If you’re buying LEGO City or Botanicals, you’re mostly paying for LEGO. If you’re buying Star Wars or Ferrari, you’re paying for LEGO and the privilege of having Darth Vader or the Prancing Horse on the box.
That’s not a scandal. That’s business.
But it also means the more licensed sets dominate shelves, the more the average shopper starts feeling like LEGO pricing has gone off the rails.
Why it feels worse now than it used to
This is the part I think a lot of fans notice instinctively, even if they don’t say it this way:
It’s not just that LEGO has licensed sets. It’s that LEGO seems to have a lot more of them, and they increasingly sit in some of the company’s most visible, high-demand categories.
LEGO has boosted collaborations with brands such as Formula One and Nike, as well as shows like Bluey and Pokémon. That’s on top of the already massive pile of existing licenses like Star Wars, Marvel, Harry Potter, and Disney.
So even if LEGO isn’t actively pushing another big round of price hikes right now, the product mix itself may still be keeping average price expectations elevated.
In plain English: maybe LEGO isn’t charging more because it wants to. But if more of the hot lineup is premium licensed stuff, it can still feel like the whole hobby got more expensive.
And for a lot of families, it kind of has.
So are too many licensed sets causing LEGO prices to surge?
My answer: not by themselves — but they’re definitely part of the problem.
The pandemic and inflation lit the fire. Raw materials, freight, and energy poured fuel on it. Then licensing walked in with a bill of its own and made sure a lot of the most desirable sets stayed in premium territory.
That’s why I wouldn’t write this as “licensed sets ruined LEGO.” That’s too dramatic, and it ignores reality.

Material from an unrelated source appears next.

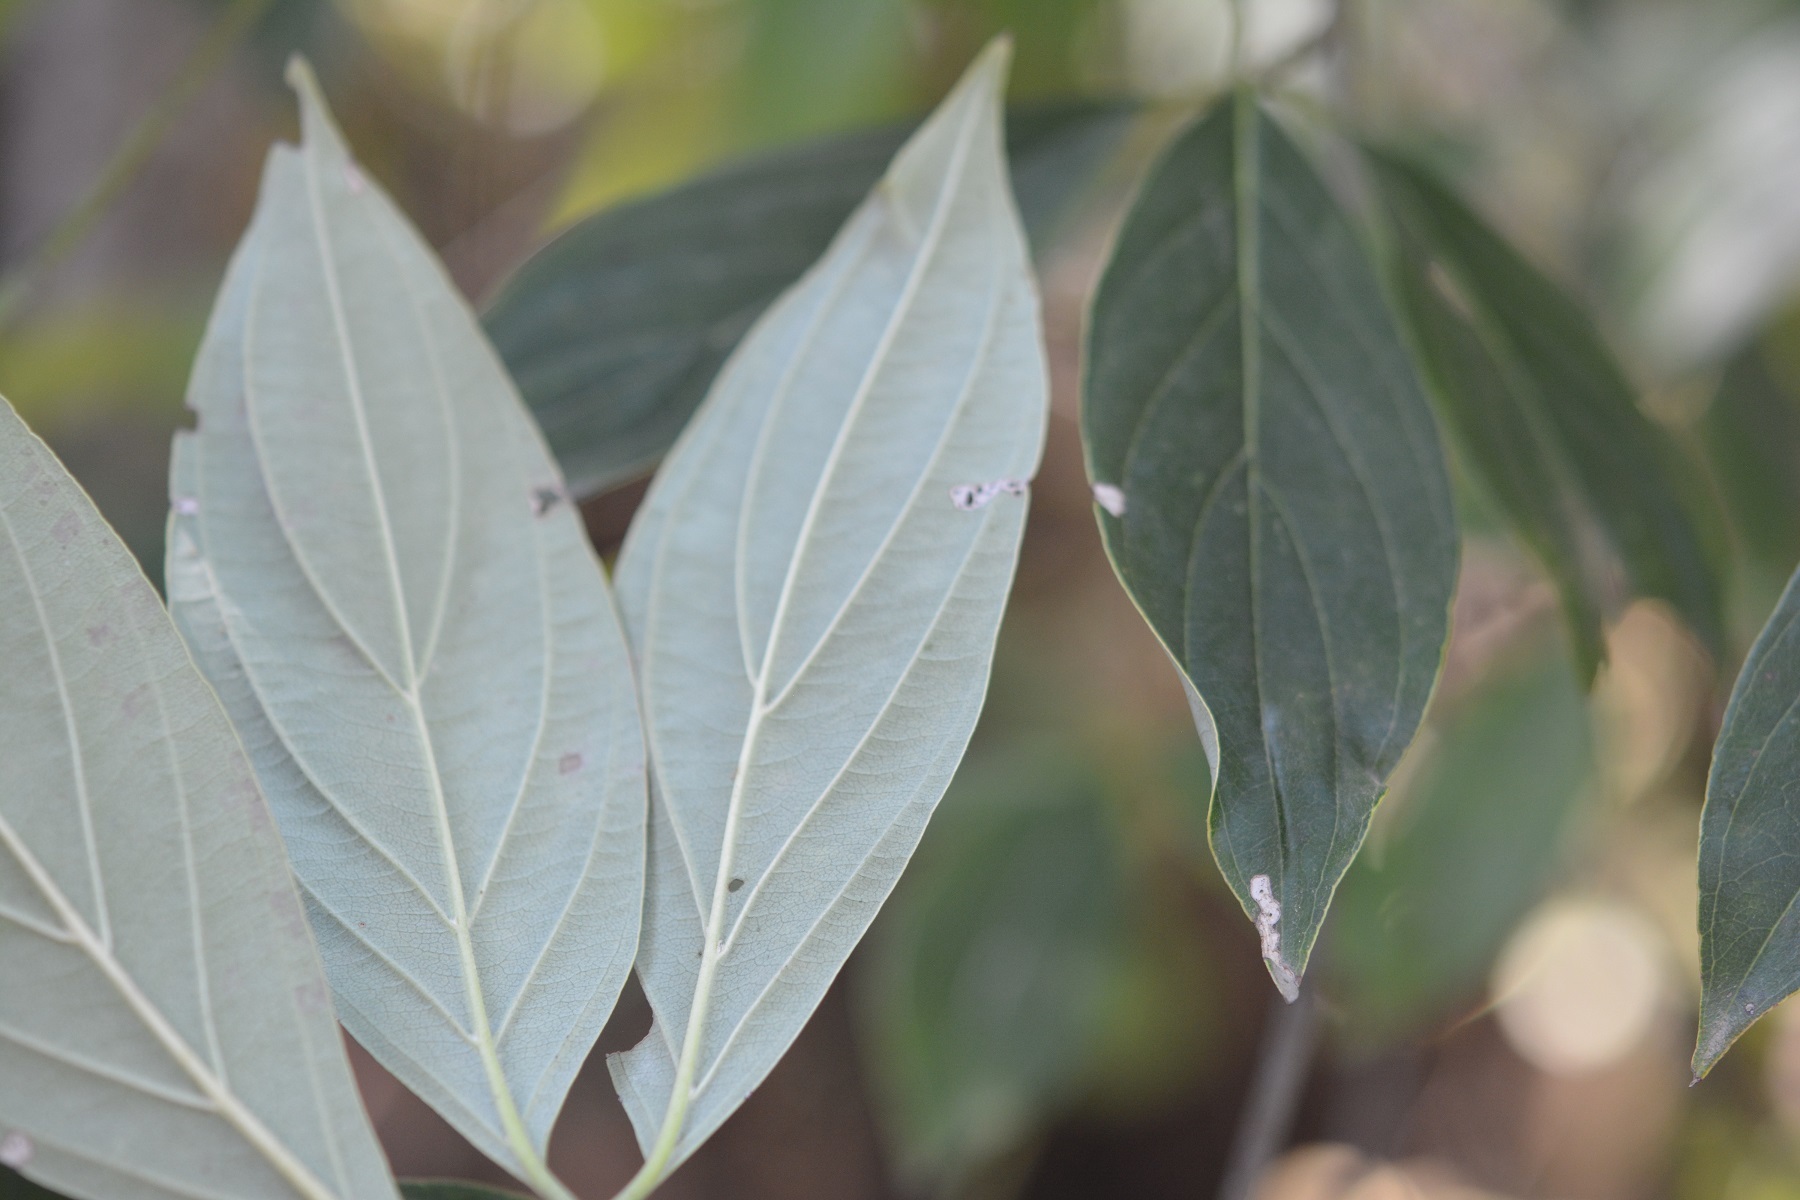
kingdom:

But I would say this: if LEGO keeps leaning harder into big-name collabs, and fans keep prioritizing those sets over LEGO’s in-house themes, don’t expect the hobby to suddenly start feeling cheap again.
Because it won’t.
The StudDad take
This is where I land on it:
Licensed sets are awesome. They’re also usually the first ones to make me mutter under my breath at a price tag.
That doesn’t mean stop buying them. It just means be smarter about which licensed sets you buy.
If it’s your white whale, fine — go for it. If it’s the set your kid is going to freak out over, even better. But if you’re just casually tossing every Star Wars, Disney, Harry Potter, or F1 set into the cart because the branding got you? That’s how LEGO becomes a mortgage payment.
Meanwhile, some of the better value still lives outside the biggest licenses. Botanicals, Creator, City, and some LEGO Ideas stuff can still feel like “LEGO money” instead of “LEGO plus somebody else’s royalty check” money.
That’s probably the real move in 2026:
Buy the licenses you truly love, skip the ones you only kind of like, and let the deal-hunting do the rest.
StudDad can respect a good collab.
StudDad can also respect not paying full freight for one.
Final word
So yes — LEGO got more expensive after the pandemic. The company said as much, and the numbers back it up. But if you’re wondering why the hobby still feels pricey even after the worst of the supply chain chaos faded, the answer may be sitting right on the shelves: a bigger and bigger pile of licensed sets, each carrying its own little premium.
And if LEGO’s roadmap keeps stacking more big-name partnerships on top of the old ones, this probably won’t be the last time fans ask:
Are we buying LEGO… or are we buying logos?